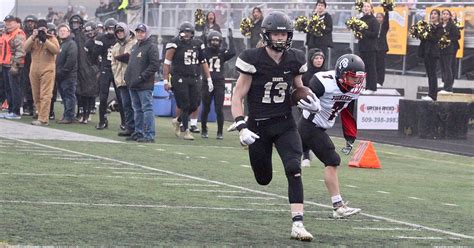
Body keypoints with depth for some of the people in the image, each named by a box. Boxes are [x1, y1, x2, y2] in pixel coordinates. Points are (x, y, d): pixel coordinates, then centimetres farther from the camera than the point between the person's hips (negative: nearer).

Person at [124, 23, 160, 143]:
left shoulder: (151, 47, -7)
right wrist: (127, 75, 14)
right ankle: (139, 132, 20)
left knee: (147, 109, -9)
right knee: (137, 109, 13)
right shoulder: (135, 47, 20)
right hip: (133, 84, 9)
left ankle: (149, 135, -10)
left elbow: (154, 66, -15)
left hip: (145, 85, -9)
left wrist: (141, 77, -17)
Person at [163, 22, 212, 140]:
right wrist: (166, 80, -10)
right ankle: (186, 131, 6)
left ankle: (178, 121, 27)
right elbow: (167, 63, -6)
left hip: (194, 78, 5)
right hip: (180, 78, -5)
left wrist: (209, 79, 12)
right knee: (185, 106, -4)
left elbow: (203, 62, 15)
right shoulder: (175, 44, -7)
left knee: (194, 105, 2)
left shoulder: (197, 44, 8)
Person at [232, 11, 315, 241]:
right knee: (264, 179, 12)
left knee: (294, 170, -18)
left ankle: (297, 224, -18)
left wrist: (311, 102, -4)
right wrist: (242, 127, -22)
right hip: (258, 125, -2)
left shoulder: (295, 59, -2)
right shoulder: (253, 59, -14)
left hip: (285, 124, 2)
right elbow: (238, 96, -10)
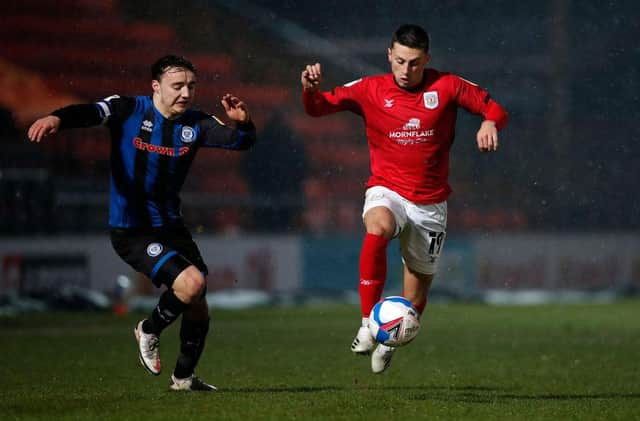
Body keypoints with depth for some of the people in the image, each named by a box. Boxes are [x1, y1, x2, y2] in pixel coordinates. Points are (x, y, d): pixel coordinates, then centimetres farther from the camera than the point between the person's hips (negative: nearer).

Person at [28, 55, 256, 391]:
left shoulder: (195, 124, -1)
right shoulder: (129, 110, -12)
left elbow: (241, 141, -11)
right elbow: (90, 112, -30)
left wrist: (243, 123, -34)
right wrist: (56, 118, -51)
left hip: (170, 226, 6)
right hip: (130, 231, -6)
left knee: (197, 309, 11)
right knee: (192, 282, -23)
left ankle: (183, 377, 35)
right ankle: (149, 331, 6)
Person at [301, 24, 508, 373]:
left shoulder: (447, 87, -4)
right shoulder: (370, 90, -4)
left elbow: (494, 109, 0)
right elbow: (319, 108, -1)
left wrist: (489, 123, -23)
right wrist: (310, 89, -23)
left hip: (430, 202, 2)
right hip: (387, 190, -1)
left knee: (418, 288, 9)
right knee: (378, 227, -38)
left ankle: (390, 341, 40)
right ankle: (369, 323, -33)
======
Task to complete - Reproduce every line of the rows above word for word, leaving out the pictures.

Written response -
Body keypoints with depth for some of the people in the image, each named by a box. Boxes are [x1, y1, x2, y2] in pixel coordinates. Points are (x, y, d): pixel coordinates, then centimetres farther from the camera than the point between the person's hips (negative: nearer).

Person at [124, 23, 160, 143]:
left shoulder: (151, 47, -7)
right wrist: (127, 75, 14)
right ankle: (139, 132, 20)
left knee: (147, 109, -9)
right knee: (137, 109, 13)
right shoulder: (135, 47, 20)
right hip: (133, 84, 9)
left ankle: (149, 135, -10)
left elbow: (154, 66, -15)
left hip: (145, 85, -9)
left wrist: (141, 77, -17)
Person at [163, 22, 212, 140]:
right wrist: (166, 80, -10)
right ankle: (186, 131, 6)
left ankle: (178, 121, 27)
right elbow: (167, 63, -6)
left hip: (194, 78, 5)
right hip: (180, 78, -5)
left wrist: (209, 79, 12)
right knee: (185, 106, -4)
left elbow: (203, 62, 15)
right shoulder: (175, 44, -7)
left knee: (194, 105, 2)
left shoulder: (197, 44, 8)
Person at [232, 11, 315, 241]:
right knee: (264, 179, 12)
left knee: (294, 170, -18)
left ankle: (297, 224, -18)
left wrist: (311, 102, -4)
right wrist: (242, 127, -22)
right hip: (258, 125, -2)
left shoulder: (295, 59, -2)
right shoulder: (253, 59, -14)
left hip: (285, 124, 2)
right elbow: (238, 96, -10)
Body keypoints with depth for some of the people in the image, each named by a box. Boxes are [x1, y1, x2, y2] in pixel coordinates. Points are (x, y, d): pixel coordinates, then centimetres farther from the camera than the point between the person's hips (negative: nearer).

Person at [28, 55, 256, 391]:
left shoulder: (195, 124, -1)
right shoulder: (129, 110, -12)
left elbow: (241, 141, -11)
right elbow: (90, 112, -30)
left wrist: (243, 123, -34)
right wrist: (56, 118, -51)
left hip: (170, 226, 6)
right hip: (130, 231, -6)
left knee: (197, 309, 11)
right knee: (192, 282, -23)
left ankle: (183, 377, 35)
right ankle: (149, 331, 6)
Person at [301, 24, 508, 373]:
left shoulder: (447, 87, -4)
right shoulder: (370, 90, -4)
left elbow: (494, 109, 0)
right elbow: (319, 108, -1)
left wrist: (489, 123, -23)
right wrist: (310, 89, -23)
left hip: (430, 202, 2)
right hip: (387, 190, -1)
left knee: (418, 288, 9)
right knee: (378, 227, -38)
left ankle: (390, 341, 40)
right ankle: (369, 323, -33)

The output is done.